Embora diferentes nas causas que defendem, os ativistas que protestaram contra o presidente George W. Bush estão unidos no emprego da mais recente tecnologia para desafiar o establishment.
Muitos dos manifestantes ‘‘se exercitaram’’ num grande protesto durante conversações sobre comércio mundial em Seattle em 1999. A tecnologia melhorou desde então. Por exemplo, Brian Goldman, 29 anos, criador de páginas na Web e se diz anarquista, está usando seu computador de mão Handspring Visor conectado a um Modem sem fio para descobrir deslocamentos da polícia, enviar alertas eletrônicos instantâneos a companheiros manifestantes e gravar quaisquer atos policiais que no seu entender violam direitos civis.
Já antecipando tendências do governo que foi empossado ontem, anuncia-se que George W. Bush tentará reativar a liberalização do comércio mundial, concentrando seus esforços em chegar a um acordo de livre comércio com a América Latina.

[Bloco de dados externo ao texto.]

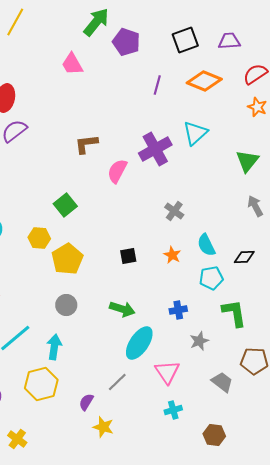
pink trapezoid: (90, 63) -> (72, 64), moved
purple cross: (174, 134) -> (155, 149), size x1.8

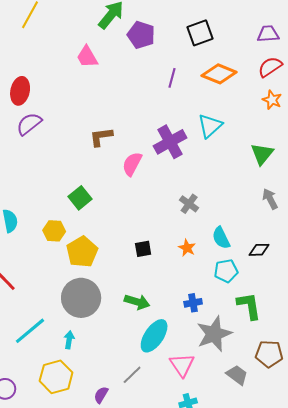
purple trapezoid: (229, 41) -> (268, 34), moved
gray circle: (66, 305) -> (81, 298), size x1.8
gray star: (199, 341) -> (214, 334), size x1.8
cyan arrow: (54, 347) -> (69, 340), size x0.7

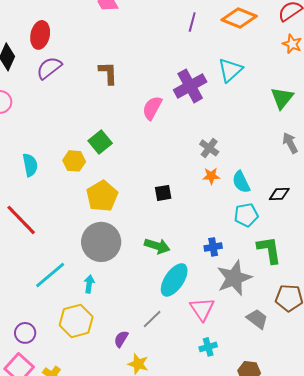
brown L-shape: (101, 137) -> (108, 73), moved, turned 95
yellow hexagon: (54, 231) -> (74, 161), moved
orange star: (187, 248) -> (211, 176), moved, turned -30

‘‘O governo Bush desenvolverá uma política comercial muito ativa e agressiva para permitir aos Estados Unidos conduzirem de novo o processo de liberalização do comércio’’, previu Fred Bergsten, diretor do Instituto para a Economia Internacional, um influente órgão privado de pesquisa em Washington.
George W. Bush, que várias vezes assinalou ‘‘a importância do sistema econômico internacional e do comércio mundial’’ para a segurança nacional dos Estados Unidos, disse, neste sentido, que a América Latina é uma prioridade.
‘‘A prosperidade dos Estados Unidos dependerá no século 21 de seus vizinhos americanos do Norte e do Sul’’, disse o futuro presidente durante sua campanha eleitoral.
A primeira grande iniciativa de Bush será sem dúvida lançada em abril próximo em Quebec, durante a Cúpula das Américas, assinalou Bergsten.